Why Genealogists Cite Sources

Why Genealogists Cite Sources

Records & Documents · 6 min read

Why Genealogists Must Cite Every Source, Even When It Feels Like Overkill

You found a name. You found a date. You found a place. And you were so excited that you added it straight to your tree without writing down where it came from. Three months later, you cannot remember whether that birth date came from a census record, a family bible, or your second cousin’s email. It happens to everyone — and it is the single most damaging mistake in genealogy research.

The Moment It All Falls Apart

Here is what happens when you do not cite your sources. You build a tree. You spend months — maybe years — adding names and dates and places. The tree looks impressive. It grows into something you are genuinely proud of. And then one day you discover a conflict. Two records give two different birth years for the same person. One says 1847, the other says 1851. You know you have seen both dates before, but you cannot remember which record said which.

Without a citation, you cannot go back and evaluate the records. You cannot ask the questions that matter: was the 1847 date from a record created near the time of the event, or from a death certificate filled out sixty years later by a son-in-law who was guessing? Was the 1851 date from a census record where the enumerator estimated ages, or from a church baptismal register made the same week the child was born?

The answers to those questions determine which date is more likely to be correct. But without citations, you will never know. You are left guessing — which is exactly what you were trying to stop doing when you started this research in the first place.

A Citation Is Not Busywork

Many people treat source citations like homework — something tedious that a teacher requires but nobody actually uses. In genealogy, this could not be more wrong. A citation is not a formality. It is a map back to the evidence. It tells you — and anyone who reads your research after you — exactly where to find the original record so they can see it with their own eyes and make their own judgment about what it says.

This matters because genealogy is not just about collecting names. It is about building a case. Every ancestor you identify, every relationship you establish, every date you accept as accurate is a conclusion based on evidence. If you cannot point to the evidence, the conclusion is worthless — no matter how confident you feel about it right now.

Think of it this way: a family tree without sources is a collection of opinions. A family tree with sources is a collection of evidence. One of those can be checked, corrected, and built upon by future researchers. The other cannot.

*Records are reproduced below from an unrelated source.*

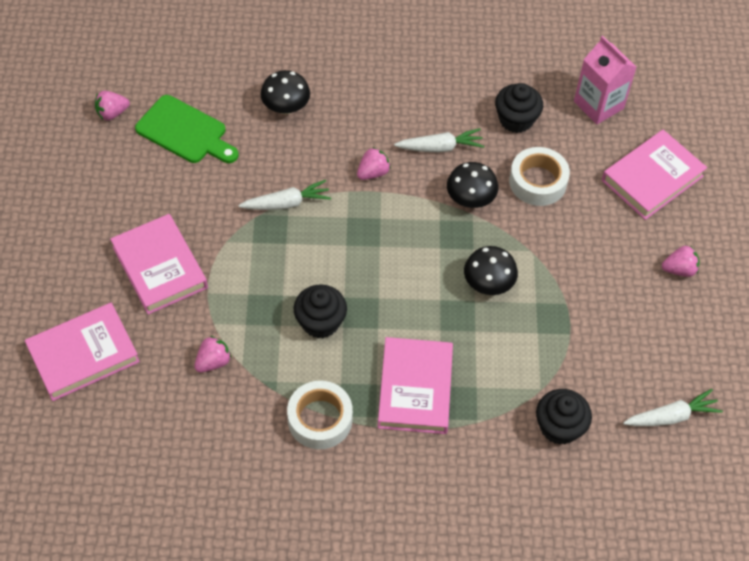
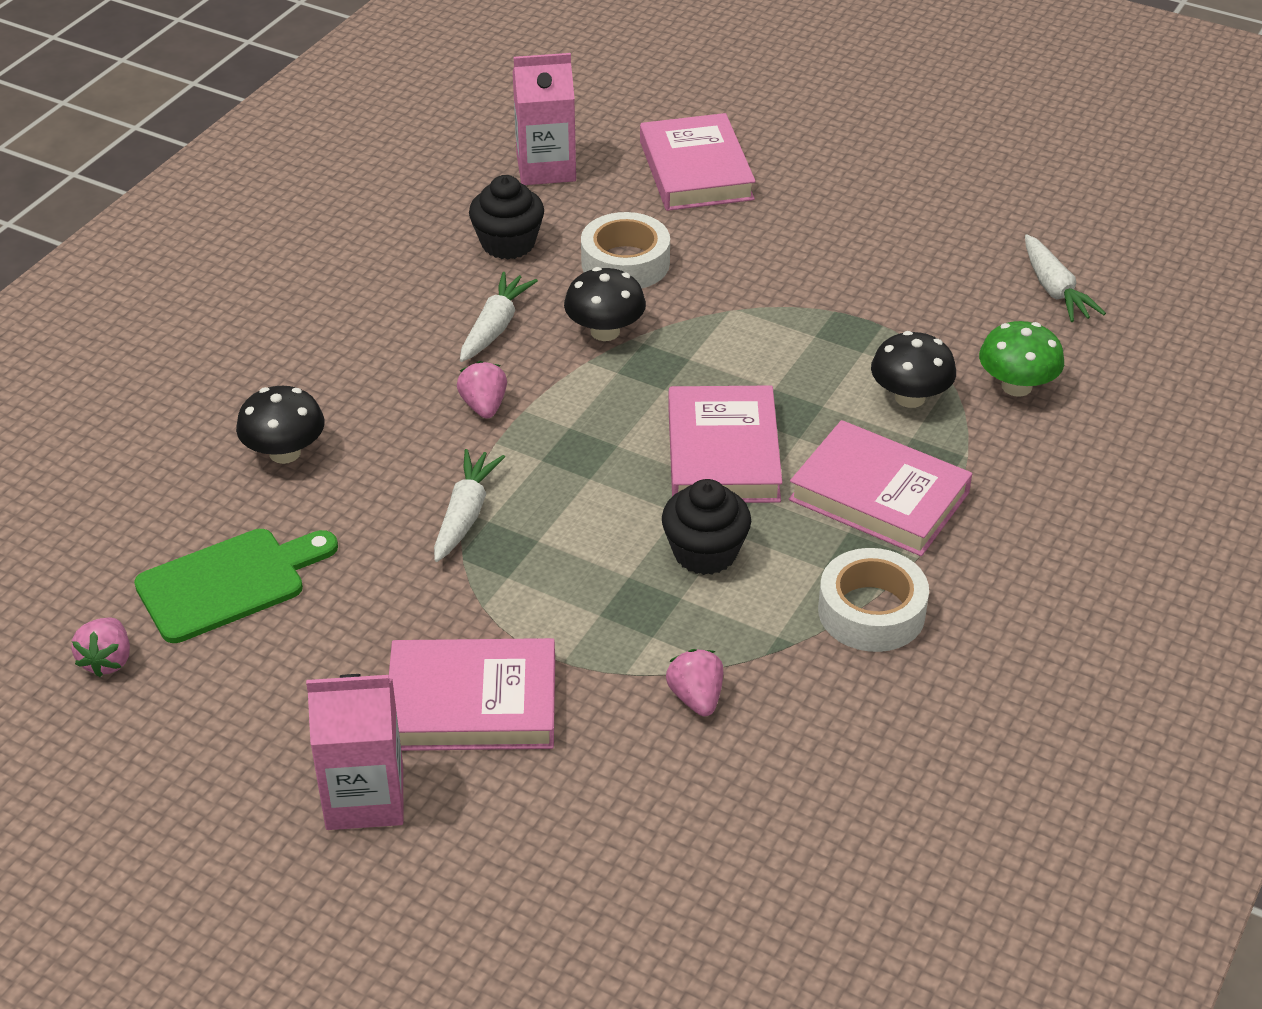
camera: 60 degrees left, 15 degrees down
(80, 253) = (365, 797): none -> pink carton
(83, 355) = (575, 860): pink book -> pink book (723, 453)
(488, 283) = (755, 366): black mushroom -> black mushroom (910, 397)
(559, 427) = (1016, 386): black cupcake -> green mushroom
(671, 416) = (1054, 289): white carrot -> white carrot turned 150 degrees clockwise
(679, 269) = (847, 202): pink strawberry -> none

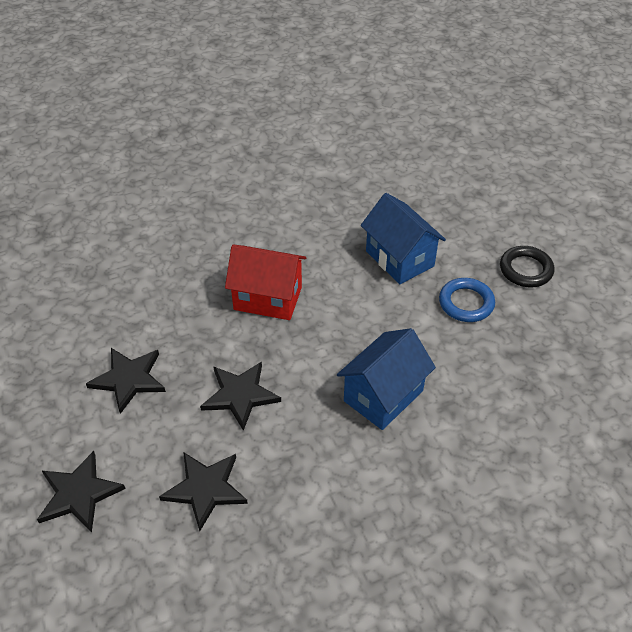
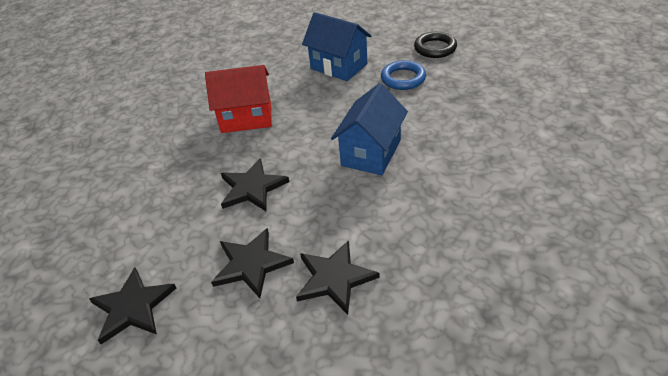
camera: 15 degrees left, 5 degrees down
(128, 379) = (148, 206): black star -> black star (334, 278)

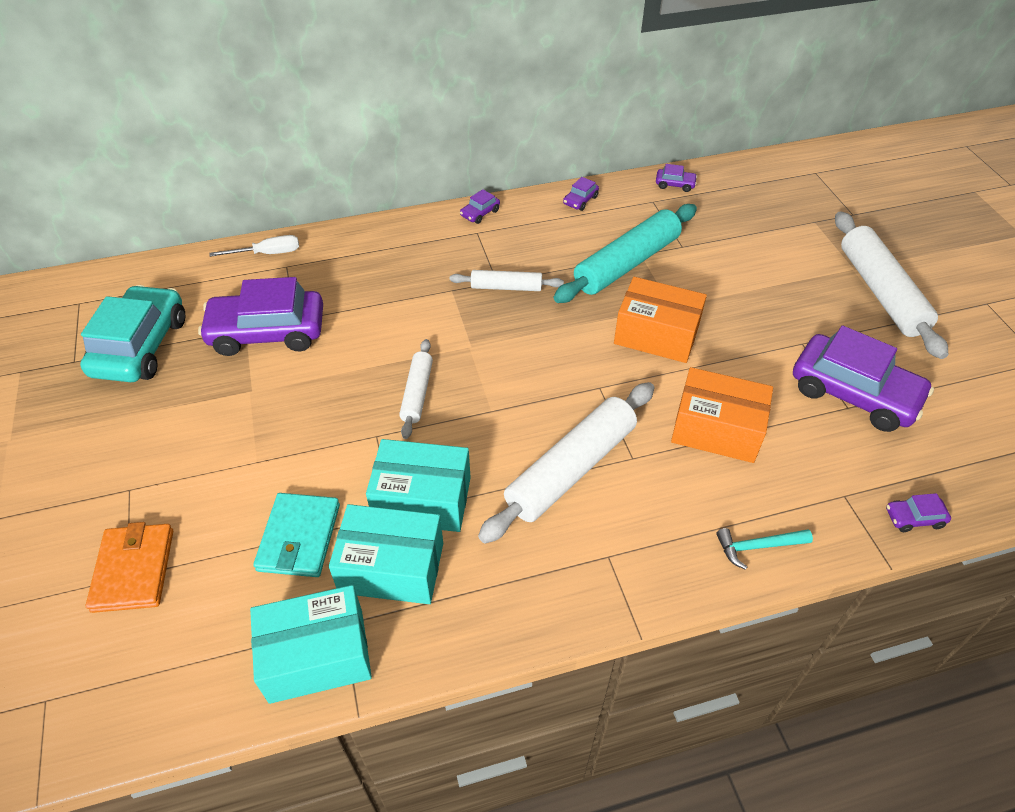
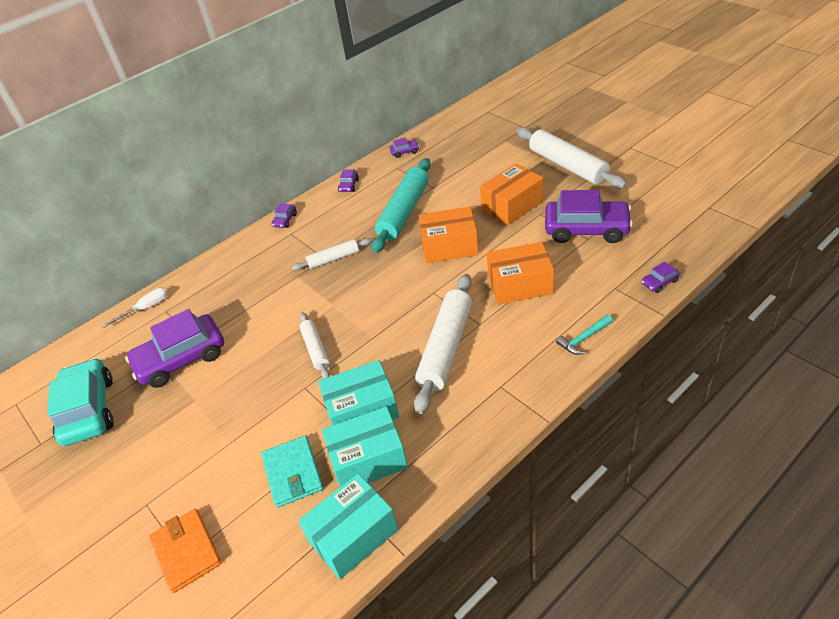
camera: 20 degrees left, 5 degrees down
(771, 315) = (512, 205): none -> orange box

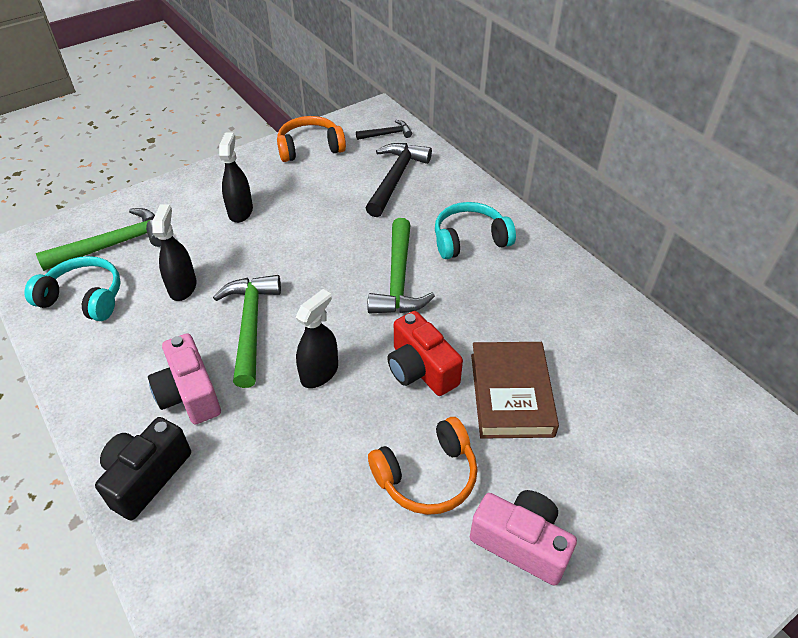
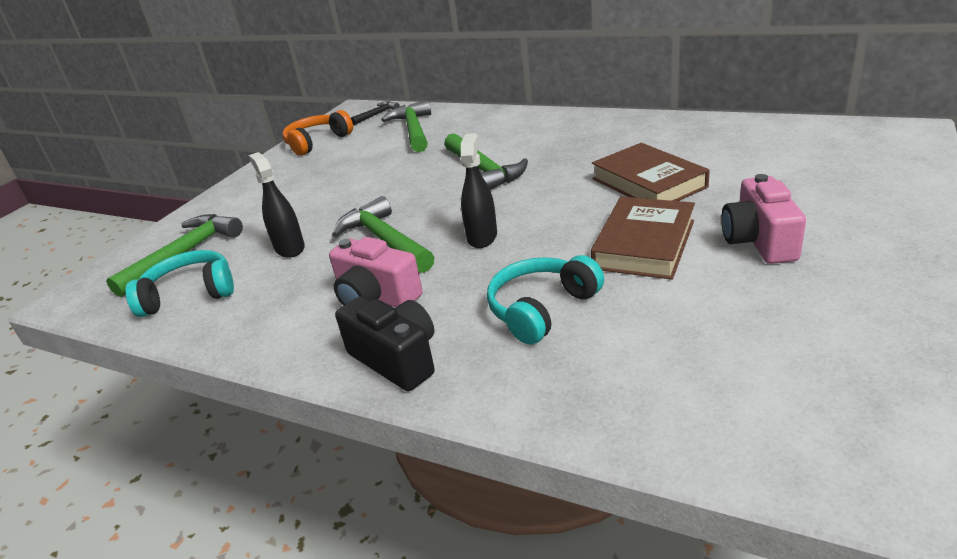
camera: 25 degrees left, 15 degrees down
(146, 477) = (396, 359): black camera -> black camera turned 135 degrees clockwise
(240, 211) = (294, 192): black spray bottle -> none
(395, 179) = (413, 130): black hammer -> green hammer
(421, 369) = (563, 201): red camera -> none
(427, 476) = (644, 244): orange headphones -> brown book
(469, 240) = (514, 133): turquoise headphones -> turquoise headphones (541, 309)
(521, 543) = (759, 241): pink camera -> pink camera turned 90 degrees counterclockwise

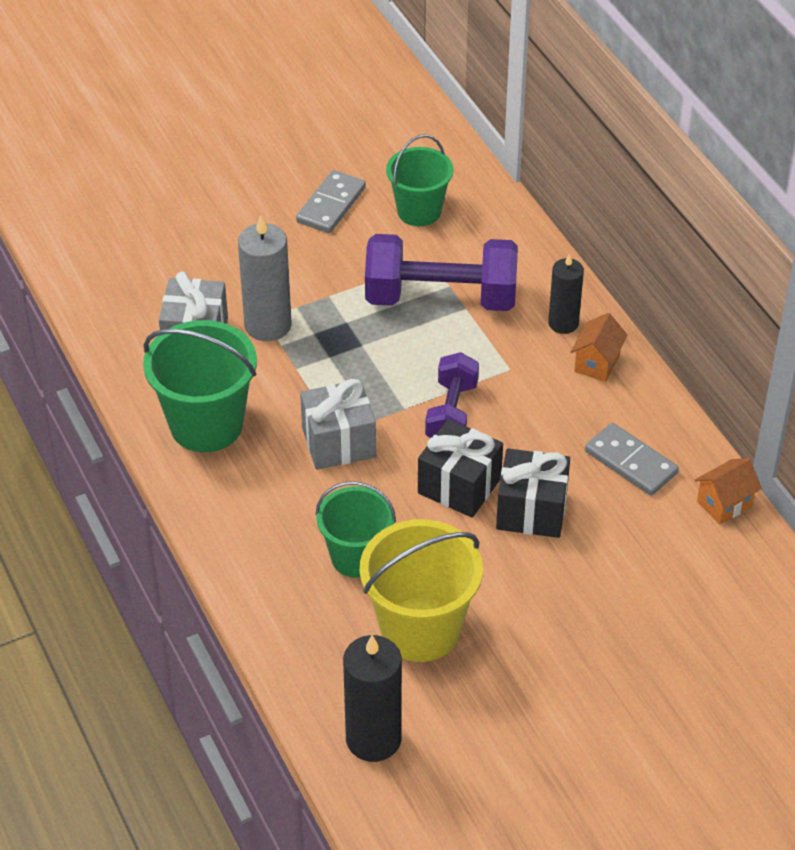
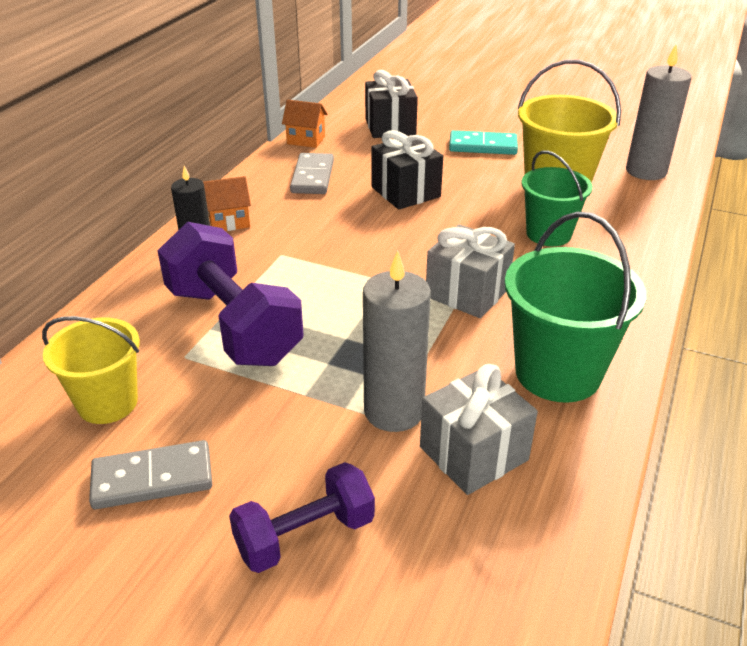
camera: 130 degrees left, 10 degrees down
(373, 739) = (646, 171): black candle -> grey candle
(419, 211) = (107, 403): green bucket -> yellow bucket
(452, 413) = (363, 258): purple dumbbell -> purple dumbbell (305, 535)
(459, 485) = (426, 224): black gift -> black gift (390, 127)
(567, 643) = (482, 146): none -> turquoise domino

What Happens When You Share Uncited Research

The genealogy internet is full of trees that have been copied from other trees that were copied from other trees. Somewhere at the beginning of that chain, somebody probably looked at an actual record. But by the time the information reaches you, it has been copied so many times that nobody knows where it originally came from. Errors that were introduced at any point in the chain — a misread date, a confused generation, a wrong spouse — have been duplicated into hundreds of trees, where they look like confirmed facts simply because so many people have the same information.

This is not a small problem. It is the single biggest source of error in online genealogy today. And the only thing that breaks the chain is a citation. When you cite your sources, anyone who encounters your research can trace it back to the original record and verify it. When you do not, your research becomes part of the noise — another unchecked tree adding to the echo chamber.

You Do Not Need to Be Perfect

Here is the good news: citing your sources does not require you to memorise a complicated format or spend twenty minutes composing each citation by hand. What matters is that you record enough information for someone to find the same record again. The name of the person in the record. The type of record. Where you found it. The date on the record. The repository or website.

If you write down those five things every time you look at a record, you are doing better than most genealogists. A formal citation in Evidence Explained format is ideal — and generators exist that can format it for you — but an imperfect citation that gets you back to the record is infinitely better than no citation at all.

Start here
Every time you find a record, before you add anything to your tree, write down: (1) what the record is, (2) whose name is on it, (3) where you found it, (4) what date the record was created, and (5) the URL or repository. That is your citation. You can always format it properly later.

The Real Reason to Cite

The deepest reason to cite your sources is not about following rules or impressing other genealogists. It is about respecting the people you are researching. Every name in your tree was a real person who lived a real life. The records that survive them — a census line, a ship manifest entry, a death certificate — are the last traces of that life. When you cite the record, you are preserving the connection between the person and the evidence of their existence. When you do not, that connection is lost — maybe not today, but eventually, when your tree passes to someone who cannot ask you where the information came from.

Your future self will thank you. Your children will thank you. And the researchers who come after you — the ones who pick up where you left off and carry the work further back — will be able to do so because you left a trail they can follow.